1) P1 was a 30 year old female who presented to the ED on 03/23/2025 at approximately 07:45 PM for treatment after a motor vehicle accident (MVA). She was approximately 33 weeks pregnant, and reported she was wearing a seatbelt at the time of the accident. On arrival to the ED, she was moved to the WC, where she was assessed by a Registered Nurse (RN), and placed on a fetal heart monitor to measure the heart rate and rhythm of the fetus (baby), to see how the baby was doing. P1 did not see a physician, and was discharged after monitoring on 03/24/2025 at approximately 00:04 AM.

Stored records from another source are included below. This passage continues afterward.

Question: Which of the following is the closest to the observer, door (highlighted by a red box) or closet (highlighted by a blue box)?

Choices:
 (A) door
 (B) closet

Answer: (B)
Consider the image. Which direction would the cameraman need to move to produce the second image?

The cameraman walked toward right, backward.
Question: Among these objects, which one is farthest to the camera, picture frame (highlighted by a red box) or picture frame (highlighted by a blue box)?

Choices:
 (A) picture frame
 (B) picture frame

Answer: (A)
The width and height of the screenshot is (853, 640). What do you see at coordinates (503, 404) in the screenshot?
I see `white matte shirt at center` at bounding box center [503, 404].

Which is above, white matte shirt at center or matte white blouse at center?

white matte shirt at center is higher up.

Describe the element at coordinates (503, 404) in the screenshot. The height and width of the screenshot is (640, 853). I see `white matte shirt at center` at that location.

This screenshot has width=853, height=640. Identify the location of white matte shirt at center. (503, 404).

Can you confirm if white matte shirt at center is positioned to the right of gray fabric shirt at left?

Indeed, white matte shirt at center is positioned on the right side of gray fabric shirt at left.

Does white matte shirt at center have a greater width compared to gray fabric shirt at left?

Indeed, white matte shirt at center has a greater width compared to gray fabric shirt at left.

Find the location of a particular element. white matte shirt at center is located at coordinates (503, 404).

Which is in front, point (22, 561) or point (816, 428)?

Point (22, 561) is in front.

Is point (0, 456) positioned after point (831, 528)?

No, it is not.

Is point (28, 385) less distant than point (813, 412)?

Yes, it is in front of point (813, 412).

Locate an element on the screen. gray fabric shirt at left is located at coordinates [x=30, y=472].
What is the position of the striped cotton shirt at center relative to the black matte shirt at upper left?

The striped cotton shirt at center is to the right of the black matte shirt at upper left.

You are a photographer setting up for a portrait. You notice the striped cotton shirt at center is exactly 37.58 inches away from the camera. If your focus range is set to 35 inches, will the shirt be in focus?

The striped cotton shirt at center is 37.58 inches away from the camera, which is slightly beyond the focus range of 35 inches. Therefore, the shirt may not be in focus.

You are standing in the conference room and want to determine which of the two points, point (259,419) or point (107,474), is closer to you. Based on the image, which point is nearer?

Review of P1's report titled "OB Admission Screen," confirmed there was no face to face MSEI (Medical Screening Examination Initiated) by a Provider. The record included "Chief Complaint: s/p (status after an event) MVA. The "Assessment/Plan," documented by the RN, was "dc (discharge) home. pt (P1) instructed on importance of kick counts, pt given s/s (signs/symptoms) of PTL (preterm labor). pt verbalized understanding. pt to follow up with OB (obstetrician) on April 1st." The written discharge instructions were for preterm labor.

Review of P1's "Obstetrics Procedure" report included the indication for a non stress test (monitoring) "patient was rear ended at a stop light by a car going 10-20 mph (miles per hour); seat belt below gravid (pregnant) abdomen and NO airbag deployed."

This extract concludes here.